Rest of Grand Station lawsuit thrown out
Published 12:00 am Saturday, May 31, 2014
The remainder of a federal lawsuit between investors involved in a botched purchase in 2012 of the defunct Grand Station Casino has been thrown out of court by a federal judge after arguments against two of 10 parties in the case were dismissed in March.
Documents filed last week in federal court in Jackson show U.S. District Judge Tom S. Lee threw out claims filed in January by AGT Capital LLC against M Street Investments Inc., which had tried to buy the vessel from bankruptcy. Terms of closing weren’t met and the boat was auctioned for scrap in April 2013. The casino’s adjacent hotel was purchased three months later by Vicksburg Hotel LLC.

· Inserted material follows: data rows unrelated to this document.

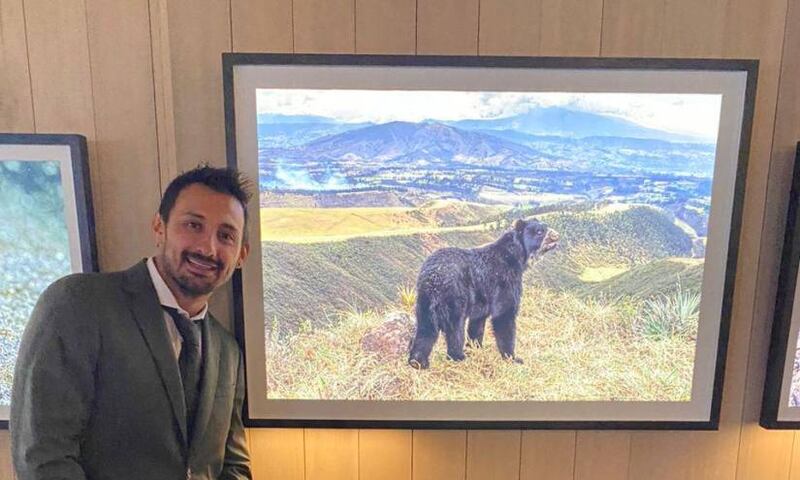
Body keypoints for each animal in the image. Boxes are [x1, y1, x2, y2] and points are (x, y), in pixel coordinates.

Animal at [410, 219, 560, 370]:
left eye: (545, 226)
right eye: (539, 231)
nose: (556, 235)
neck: (515, 257)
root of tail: (434, 278)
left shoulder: (482, 299)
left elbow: (477, 323)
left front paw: (475, 347)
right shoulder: (503, 282)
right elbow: (504, 315)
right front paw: (513, 357)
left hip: (425, 299)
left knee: (426, 329)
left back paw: (418, 361)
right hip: (454, 296)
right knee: (455, 328)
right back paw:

AGT sued as an assignee and successor in interest to Alexandra Trust and Avondale Shipyards Inc., two minor investors in M Street. All three entities are based in Texas and headed by Richard Sterritt, a Texas businessman who served nearly three years in federal prison in the early 2000s for securities fraud, money laundering and filing false income tax returns.
The suit had said Great Southern Investment Group Inc., which had operated the gaming venue’s adjacent hotel, had no legal claim to the 117-room facility due to issues over how votes were taken in June 2012 to replace M Street’s corporate board. U.S. District Judge Tom S. Lee ruled the claim was baseless, citing multiple points of case law.
Nine groups and individual investors were named as defendants in the case. In March, Lee agreed with two of them that the court lacked personal jurisdiction over them because neither was as involved in the venture’s business dealings as Sterritt and his front companies alleged them to be.
Earlier this month, the Mulberry Street hotel reopened as Portofino Hotel, part of the Ascend Hotel brand of lodgings owned and operated by independent franchisees of Choice Hotels International Inc.
In an email, one of the defendants, Donald A. Bailey, a Texas venture capitalist, termed the suit “baseless” and praised the judge for his statements.
“This may not end his attacks on us but at least it’s a start,” Bailey said, referring to Sterritt. He continued, “It is simply unfair for Sterritt to pile on the hotel purchaser.”
In a related case, the hotel’s new owners have asked U.S. District Judge Henry T. Wingate to order removal of a lis pendens Avondale filed on the hotel property in October. A trial date has been set in that matter for Feb. 17, 2015. Briefs filed this week showed AGT and Sterritt’s trust entity have countersued the hotel owners. The Texas groups claimed their involvement in the now-dismissed federal case caused them to miss certain filing deadlines in the lien case.